ST. PAUL -- A perennial Minnesota legislative debate about local government aid is expected in the 2010 session, or maybe earlier.
The Coalition of Greater Minnesota Cities is making noise about a big fight, and many city officials are concerned that they cannot wait until lawmakers return to the Capitol on Feb. 4. A Wednesday budget forecast, which could show a new deficit of $1 billion, may lead to cuts in local governments' December state paychecks.
"Repeated cuts to LGA have pushed our communities to the edge, and our ability to provide public safety, libraries, parks and other essential services at an affordable price to property taxpayers is suffering," coalition President timothy Strand, the St. Peter mayor, said. "On behalf of our residents, we are telling legislators and the governor that enough is enough."

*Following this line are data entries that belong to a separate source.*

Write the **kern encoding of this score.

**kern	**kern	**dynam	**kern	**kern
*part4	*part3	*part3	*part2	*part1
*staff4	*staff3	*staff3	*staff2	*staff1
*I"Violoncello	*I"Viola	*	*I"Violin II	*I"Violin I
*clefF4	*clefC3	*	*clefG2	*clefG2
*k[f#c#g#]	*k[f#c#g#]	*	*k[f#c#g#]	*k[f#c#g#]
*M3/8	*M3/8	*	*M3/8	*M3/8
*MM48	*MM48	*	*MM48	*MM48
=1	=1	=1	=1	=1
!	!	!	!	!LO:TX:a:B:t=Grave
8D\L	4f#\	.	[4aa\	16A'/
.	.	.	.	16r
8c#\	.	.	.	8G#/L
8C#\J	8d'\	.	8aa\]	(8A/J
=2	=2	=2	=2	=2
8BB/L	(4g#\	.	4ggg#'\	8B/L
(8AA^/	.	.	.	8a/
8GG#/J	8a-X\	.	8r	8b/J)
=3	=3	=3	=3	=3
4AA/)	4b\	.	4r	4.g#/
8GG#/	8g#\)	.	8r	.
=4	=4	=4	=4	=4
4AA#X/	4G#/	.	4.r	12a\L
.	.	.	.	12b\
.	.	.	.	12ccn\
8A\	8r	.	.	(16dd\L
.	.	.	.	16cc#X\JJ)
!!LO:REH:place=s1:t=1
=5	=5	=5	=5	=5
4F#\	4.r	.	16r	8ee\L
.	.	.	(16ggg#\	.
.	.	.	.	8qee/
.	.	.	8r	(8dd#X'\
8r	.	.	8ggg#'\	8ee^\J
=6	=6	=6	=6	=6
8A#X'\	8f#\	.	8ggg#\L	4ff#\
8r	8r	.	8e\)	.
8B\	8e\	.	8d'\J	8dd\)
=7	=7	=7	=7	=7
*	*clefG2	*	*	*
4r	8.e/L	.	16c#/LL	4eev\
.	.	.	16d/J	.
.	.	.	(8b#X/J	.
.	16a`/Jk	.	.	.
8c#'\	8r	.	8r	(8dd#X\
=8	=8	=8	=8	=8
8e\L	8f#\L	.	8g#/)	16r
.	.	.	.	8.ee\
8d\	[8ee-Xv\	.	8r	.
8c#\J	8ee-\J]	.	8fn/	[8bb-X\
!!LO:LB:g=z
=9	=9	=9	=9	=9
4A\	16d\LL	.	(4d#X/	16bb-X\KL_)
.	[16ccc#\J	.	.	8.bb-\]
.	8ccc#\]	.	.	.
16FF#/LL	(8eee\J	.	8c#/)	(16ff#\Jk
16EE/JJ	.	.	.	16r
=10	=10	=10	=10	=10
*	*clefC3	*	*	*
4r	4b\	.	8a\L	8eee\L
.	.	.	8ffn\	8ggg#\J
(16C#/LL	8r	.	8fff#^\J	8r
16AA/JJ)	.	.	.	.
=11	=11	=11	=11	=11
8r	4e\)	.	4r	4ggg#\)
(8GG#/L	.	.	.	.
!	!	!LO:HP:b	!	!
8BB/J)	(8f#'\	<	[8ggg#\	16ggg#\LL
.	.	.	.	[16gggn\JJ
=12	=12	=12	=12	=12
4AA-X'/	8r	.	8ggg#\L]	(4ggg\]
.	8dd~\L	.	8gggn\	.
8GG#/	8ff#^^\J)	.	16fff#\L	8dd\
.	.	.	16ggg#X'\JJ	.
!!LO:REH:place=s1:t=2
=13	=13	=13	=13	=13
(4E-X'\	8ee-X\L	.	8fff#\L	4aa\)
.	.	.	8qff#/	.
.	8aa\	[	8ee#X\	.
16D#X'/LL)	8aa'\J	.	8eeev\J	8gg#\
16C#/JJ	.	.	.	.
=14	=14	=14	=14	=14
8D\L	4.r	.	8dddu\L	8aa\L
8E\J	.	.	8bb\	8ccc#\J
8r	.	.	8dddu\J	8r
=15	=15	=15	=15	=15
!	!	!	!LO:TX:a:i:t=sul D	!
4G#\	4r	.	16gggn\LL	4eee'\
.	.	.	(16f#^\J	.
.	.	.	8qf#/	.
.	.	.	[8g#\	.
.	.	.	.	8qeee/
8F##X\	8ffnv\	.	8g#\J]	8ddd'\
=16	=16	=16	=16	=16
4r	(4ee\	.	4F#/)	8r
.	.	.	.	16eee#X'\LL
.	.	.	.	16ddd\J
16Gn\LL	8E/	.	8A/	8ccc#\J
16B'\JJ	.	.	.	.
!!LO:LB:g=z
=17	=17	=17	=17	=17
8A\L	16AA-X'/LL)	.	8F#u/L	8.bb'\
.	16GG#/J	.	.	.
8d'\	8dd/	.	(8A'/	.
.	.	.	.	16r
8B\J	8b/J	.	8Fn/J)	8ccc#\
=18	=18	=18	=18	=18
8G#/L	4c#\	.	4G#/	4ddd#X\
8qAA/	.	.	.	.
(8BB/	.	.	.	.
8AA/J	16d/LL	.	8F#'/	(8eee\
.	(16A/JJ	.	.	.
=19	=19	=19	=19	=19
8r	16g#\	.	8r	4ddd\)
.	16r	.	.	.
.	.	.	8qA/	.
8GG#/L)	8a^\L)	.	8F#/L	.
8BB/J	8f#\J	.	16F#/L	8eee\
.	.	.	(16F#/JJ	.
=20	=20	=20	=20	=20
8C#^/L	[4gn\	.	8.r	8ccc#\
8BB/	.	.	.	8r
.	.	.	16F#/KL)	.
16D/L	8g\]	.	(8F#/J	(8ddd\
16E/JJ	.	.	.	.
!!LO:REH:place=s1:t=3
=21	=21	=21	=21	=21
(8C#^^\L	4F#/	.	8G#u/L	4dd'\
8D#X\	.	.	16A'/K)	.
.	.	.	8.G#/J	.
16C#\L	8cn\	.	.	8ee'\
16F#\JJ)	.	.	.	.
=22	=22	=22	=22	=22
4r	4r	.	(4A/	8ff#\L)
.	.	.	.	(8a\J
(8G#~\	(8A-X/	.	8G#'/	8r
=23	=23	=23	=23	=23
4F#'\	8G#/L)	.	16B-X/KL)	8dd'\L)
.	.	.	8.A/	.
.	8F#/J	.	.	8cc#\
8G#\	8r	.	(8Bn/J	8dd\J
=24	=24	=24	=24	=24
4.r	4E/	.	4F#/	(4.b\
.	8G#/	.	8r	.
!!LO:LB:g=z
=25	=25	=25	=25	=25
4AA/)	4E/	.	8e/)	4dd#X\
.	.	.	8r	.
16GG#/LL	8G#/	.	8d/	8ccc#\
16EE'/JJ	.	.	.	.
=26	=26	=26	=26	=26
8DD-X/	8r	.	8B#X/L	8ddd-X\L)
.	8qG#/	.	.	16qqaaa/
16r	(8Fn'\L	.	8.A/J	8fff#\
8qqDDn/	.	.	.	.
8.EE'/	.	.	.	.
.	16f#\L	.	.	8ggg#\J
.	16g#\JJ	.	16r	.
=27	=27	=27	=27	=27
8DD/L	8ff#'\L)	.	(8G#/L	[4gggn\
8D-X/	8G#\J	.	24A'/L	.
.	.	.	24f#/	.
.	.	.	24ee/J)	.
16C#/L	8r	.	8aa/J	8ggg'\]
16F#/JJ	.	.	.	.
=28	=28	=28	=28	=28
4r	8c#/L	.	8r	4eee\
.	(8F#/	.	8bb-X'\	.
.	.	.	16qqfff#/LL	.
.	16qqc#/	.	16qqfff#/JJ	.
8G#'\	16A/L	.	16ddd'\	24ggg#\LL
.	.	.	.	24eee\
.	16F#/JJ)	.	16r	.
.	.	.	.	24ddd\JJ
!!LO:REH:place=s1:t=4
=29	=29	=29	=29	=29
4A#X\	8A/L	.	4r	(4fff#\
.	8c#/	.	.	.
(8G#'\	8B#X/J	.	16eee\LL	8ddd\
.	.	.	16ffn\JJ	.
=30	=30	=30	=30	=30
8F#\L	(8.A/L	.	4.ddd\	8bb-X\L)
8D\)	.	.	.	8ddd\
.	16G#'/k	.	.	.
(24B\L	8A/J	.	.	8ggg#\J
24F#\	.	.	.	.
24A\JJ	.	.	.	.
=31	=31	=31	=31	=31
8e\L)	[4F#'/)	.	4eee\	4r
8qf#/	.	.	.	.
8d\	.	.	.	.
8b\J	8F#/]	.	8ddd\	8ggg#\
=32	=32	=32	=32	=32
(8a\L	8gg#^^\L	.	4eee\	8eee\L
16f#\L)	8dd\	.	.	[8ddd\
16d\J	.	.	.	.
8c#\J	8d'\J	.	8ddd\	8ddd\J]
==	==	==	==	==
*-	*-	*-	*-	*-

Local governments are scheduled to receive $412 million in December aid checks, one of two installments each year. A year ago, Gov. Tim Pawlenty chopped those checks to help fill a deficit the state then faced. While he seems reluctant to do the same thing this December, it all depends on what Wednesday's budget report says.
Some predict the report will show revenues falling up to $1 billion short of expectations. Early indications are that the news will not be good, given the fact that in the first four months of the current two-year budget, which started July 1, the state was $233 million short.
Regardless of the financial picture, the city coalition said Pawlenty's unilateral cuts, known as unallotment, and other actions hurt them.
A new Web site, www.StimulusWatch.org, makes it easier for taxpayers to see how federal stimulus money is being spent locally. While much information remains sketchy, the Web site does give figures and basic descriptions of projects the federal money funded.
Among the site's features is the ability for people to add information about local projects.
Kelliher gets nod
Minnesota's two major American Federation of State, County and Municipal Employees unions split their support in the 2010 governor's race.
While Council 5, based in the Twin Cities, backs former U.S. Sen. Mark Dayton, Nashwauk-based Council 65 supports another Democrat, House Speaker Margaret Anderson Kelliher. Both candidates live in Minneapolis.
The decision to back Kelliher was close, Council 65 Executive Director Steve Preble said.
"But, when we finally had to decide, it was clear that not only would Anderson Kelliher make a terrific governor but her ability to build coalitions made her both the most electable and meant she could deliver on the issues that matter most to working people," Preble said.